Stating that the isolation imposed on Kurdish People's Leader Öcalan is not independent of the Kurdish problem, lawyer Mesut Beştaş emphasized that the EU and international institutions should step in as soon as possible to end the isolation.
Kurdish People's Leader Abdullah Öcalan, who is being held in Imrali Prison, is under absolute isolation. He has no connection with the outside world. Visitation applications are systematically and arbitrarily rejected or left unanswered.
Bursa Chief Public Prosecutor's Office issued a 6-month lawyer visitation ban on Abdullah Öcalan on September 23, citing the "Road Map" document attached to the his statement of defense sent to the European Court of Human Rights (ECtHR) in 2009.
Lawyer Mesut Beştaş spoke to ANF regarding the isolation.
Saying that the isolation in Imrali has been going on for 22 years, Beştaş said the following; “The Turkish state's isolation policy is linked to the Kurdish issue. This policy of the Turkish state is related to the solution of the Kurdish problem. When we look at the policy of the state, we can better understand its approach to the Kurdish issue. What happens in Imrali is against international law. There are practices specifically imposed on Mr. Öcalan. The ECtHR also observed that Mr. Öcalan was tried unlawfully. Accordingly, he must have been tried again. But unfortunately this did not happen. International parties did not put pressure on Turkey for a retrial. This is because Mr. Öcalan is a political figure. Mr. Öcalan has an important role in Turkey's politics.”
INTERNATIONAL INSTITUTIONS DO NOT SHOW SENSITIVITY
Emphasizing that the law no longer accepts isolation in the contemporary world, Beştaş drew attention to the fact that international institutions as well as the ECtHR define isolation, torture and ill-treatment as violations of human rights.
Recalling that the isolation is also regarded in the Committee for the Prevention of Torture (CPT) report as an unacceptable practice, Beştaş noted that the CPT openly admitted the isolation for the first time.
He added that although the CPT reported the isolation, it did not take any steps to end it, and that the report was only shared with the public.

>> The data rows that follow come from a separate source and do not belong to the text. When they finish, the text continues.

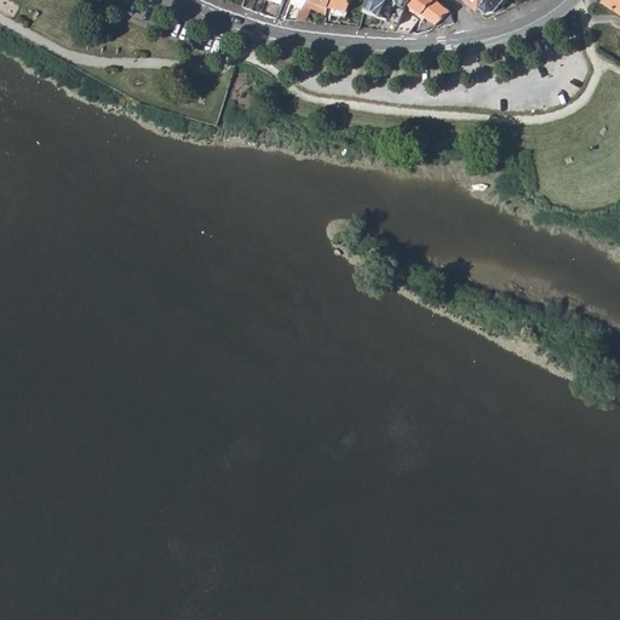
[(254,0),(245,0),(242,9),(252,12),(254,0)]
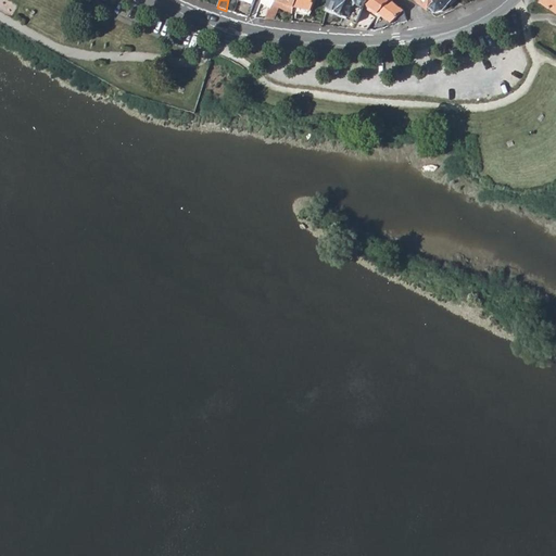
[(278,8),(293,13),(293,8),(295,0),(276,0),(274,0),(270,8),(265,19),(273,20),(278,8)]
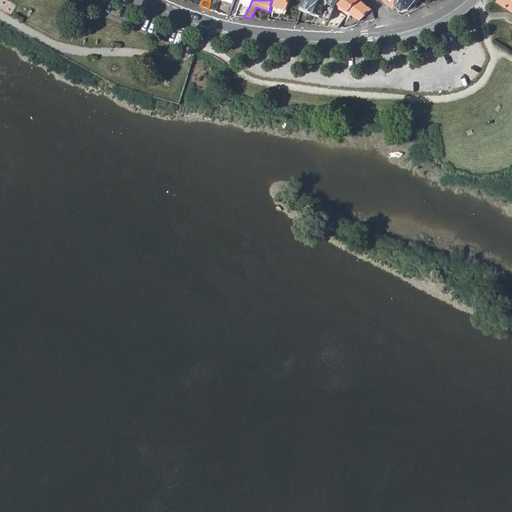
[(289,0),(272,0),(270,7),(285,11),(289,0)]
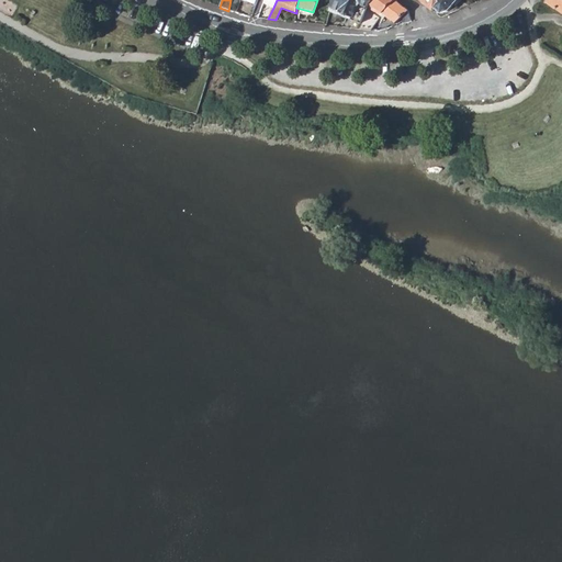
[(332,0),(329,12),(361,25),(367,10),(369,4),(371,0),(332,0)]
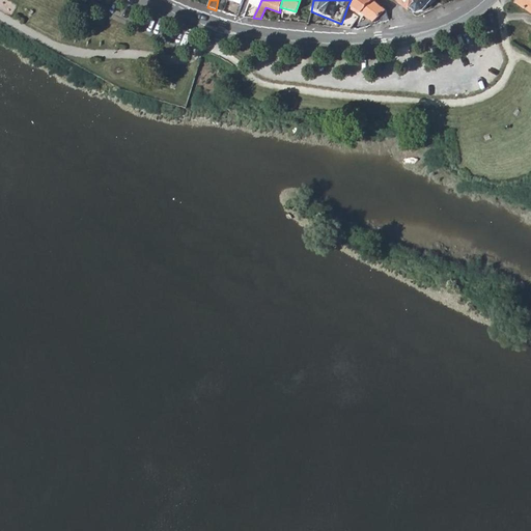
[(379,17),(381,23),(388,21),(385,11),(372,0),(371,0),(351,0),(348,4),(373,22),(379,17)]
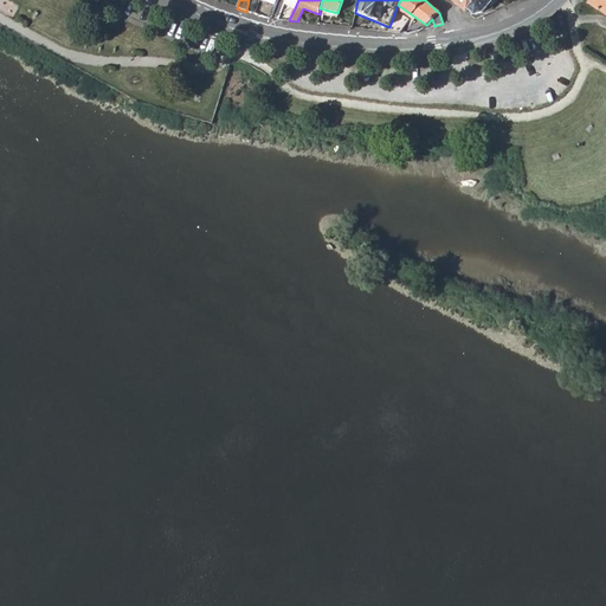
[(452,0),(453,0),(465,11),(468,8),(474,2),(470,0),(452,0)]
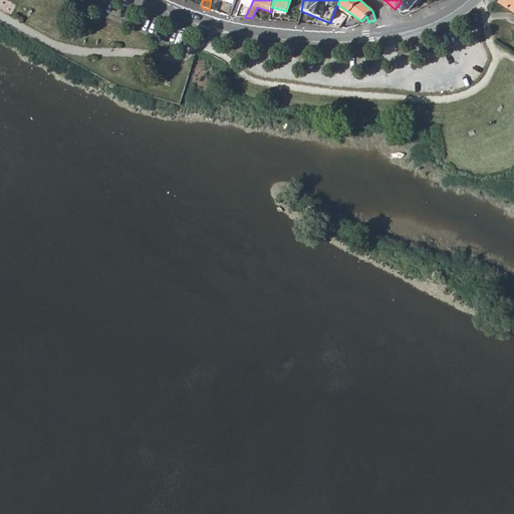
[(417,0),(399,0),(402,2),(397,7),(403,12),(410,9),(417,0)]
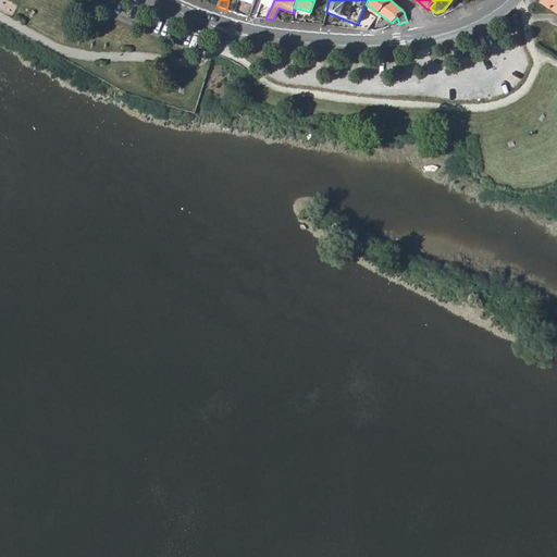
[(556,0),(541,0),(540,2),(556,13),(556,0)]
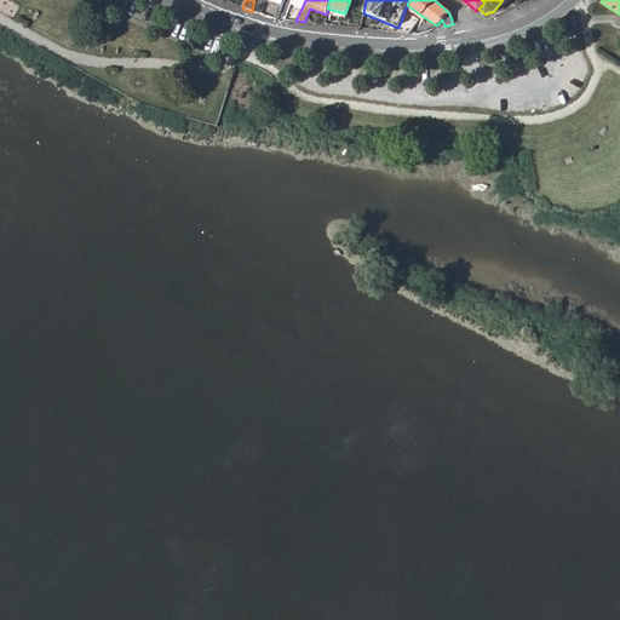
[(417,16),(405,11),(399,28),(396,33),(409,34),(417,16)]
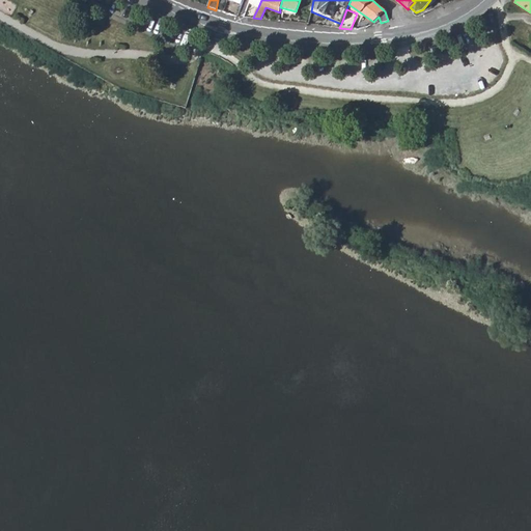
All buildings are outlined.
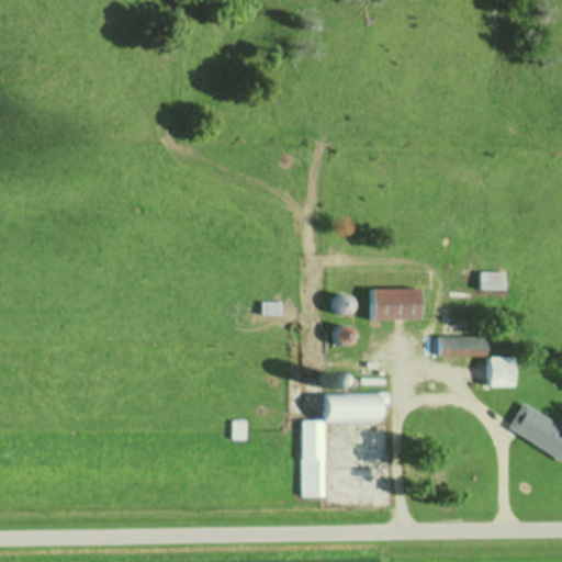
[(504,270),(478,270),(478,289),(504,289),(504,270)]
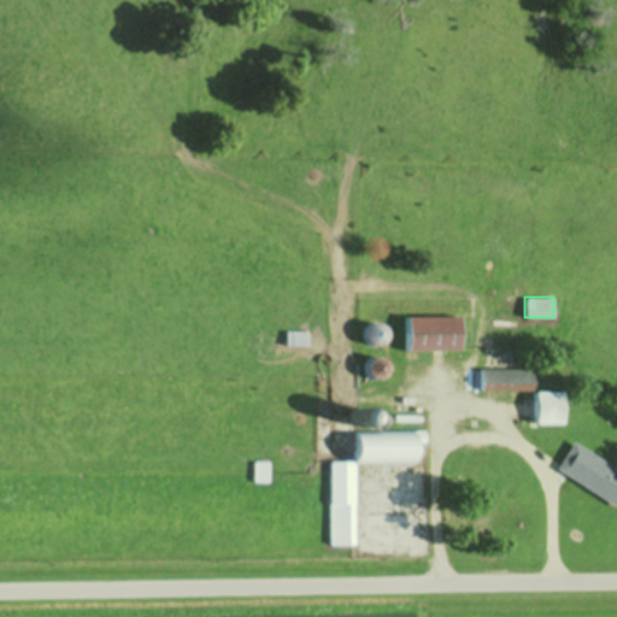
[(403,315),(403,350),(460,350),(460,315),(403,315)]
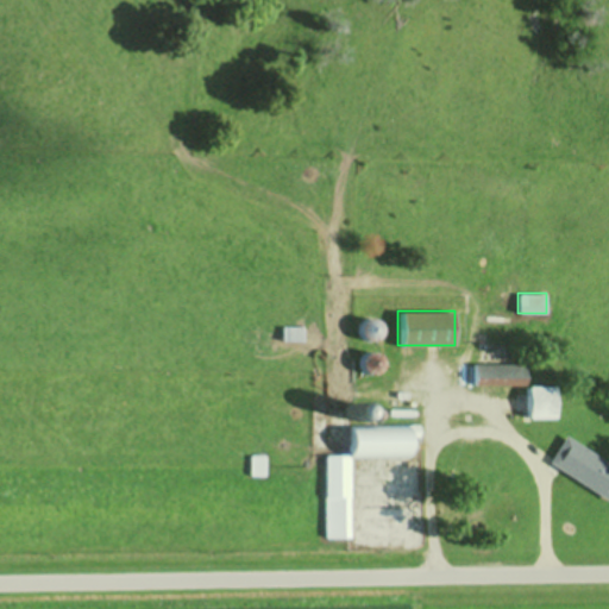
[(378,339),(378,319),(360,319),(360,339),(378,339)]
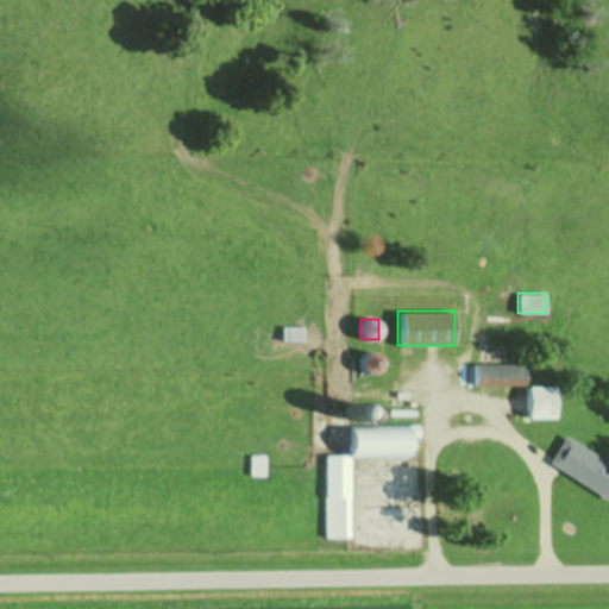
[(301,326),(281,326),(281,339),(301,339),(301,326)]
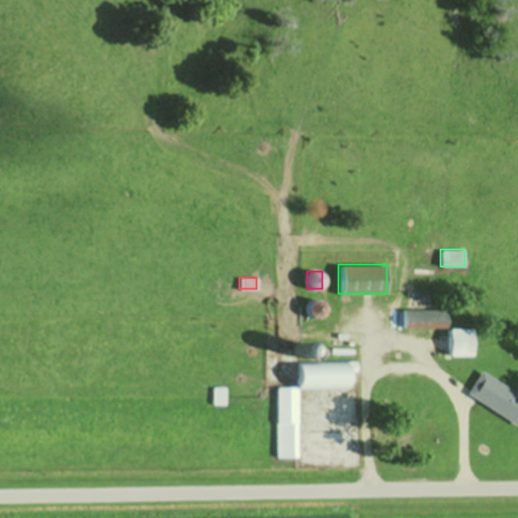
[(306,316),(321,319),(325,301),(309,298),(306,316)]
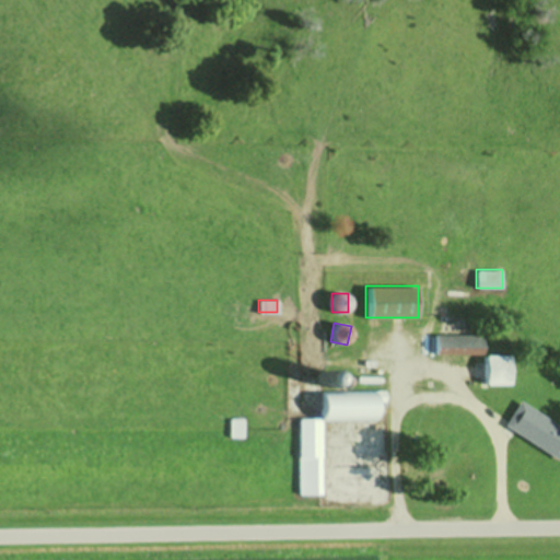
[(434,353),(482,353),(482,334),(434,334),(434,353)]
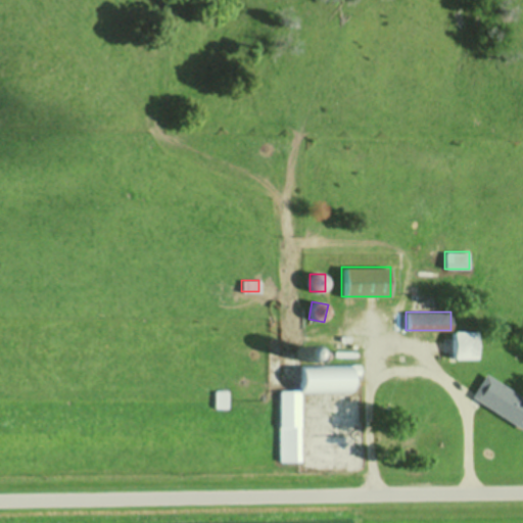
[(477,331),(453,331),(453,359),(477,359),(477,331)]
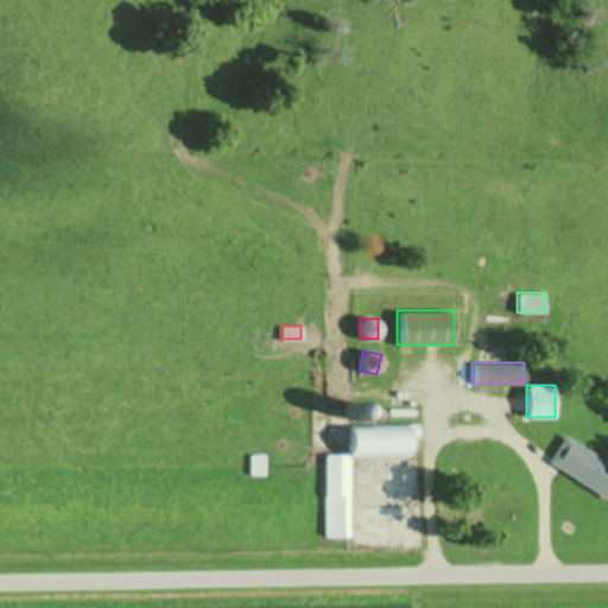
[(347,425),(347,454),(323,455),(324,536),(349,536),(348,456),(410,456),(410,424),(347,425)]
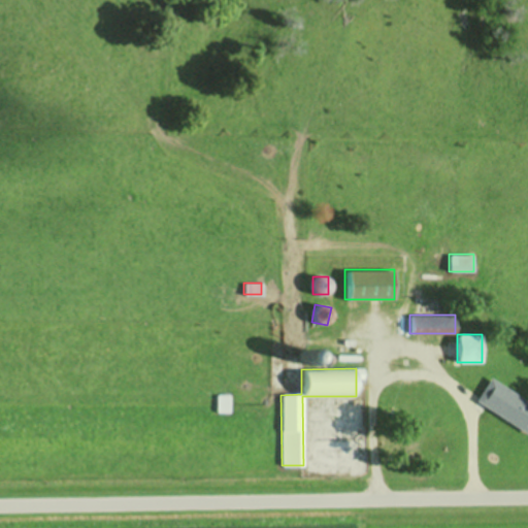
[(527,429),(527,400),(491,377),(475,400),(527,432),(527,429)]
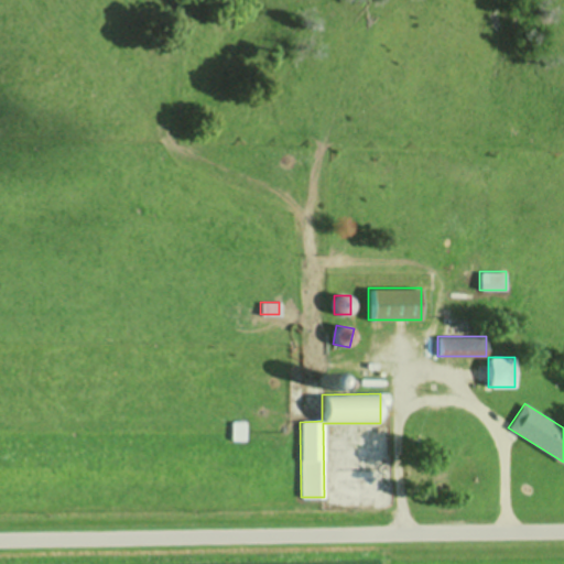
[(230,440),(243,440),(243,422),(230,422),(230,440)]
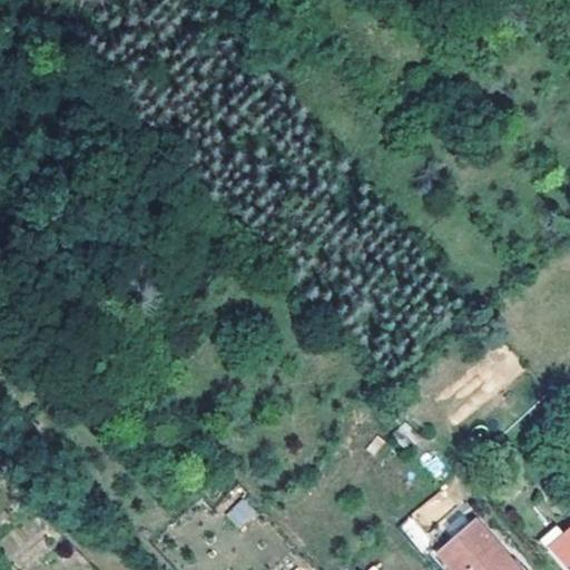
[(244,497),(225,513),(239,530),(258,513),(244,497)]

The lawyer underlined that the EU should put pressure on Turkey to end the isolation, concluding that:
“Institutions such as the CPT can make observations and suggestions regarding the isolation. The EU needs to step in to end the isolation. But unfortunately, human rights criteria are not taken into account recently, we cannot say that the EU has not reacted seriously to the isolation. EU member states must warn Turkey based on CPT’s findings relating to the isolation. If warnings are ignored by Turkey sanctions must be enforced against it. However, we see that the EU and international institutions do not show sensitivity required. The reason for this is political and commercial agreements with Turkey.”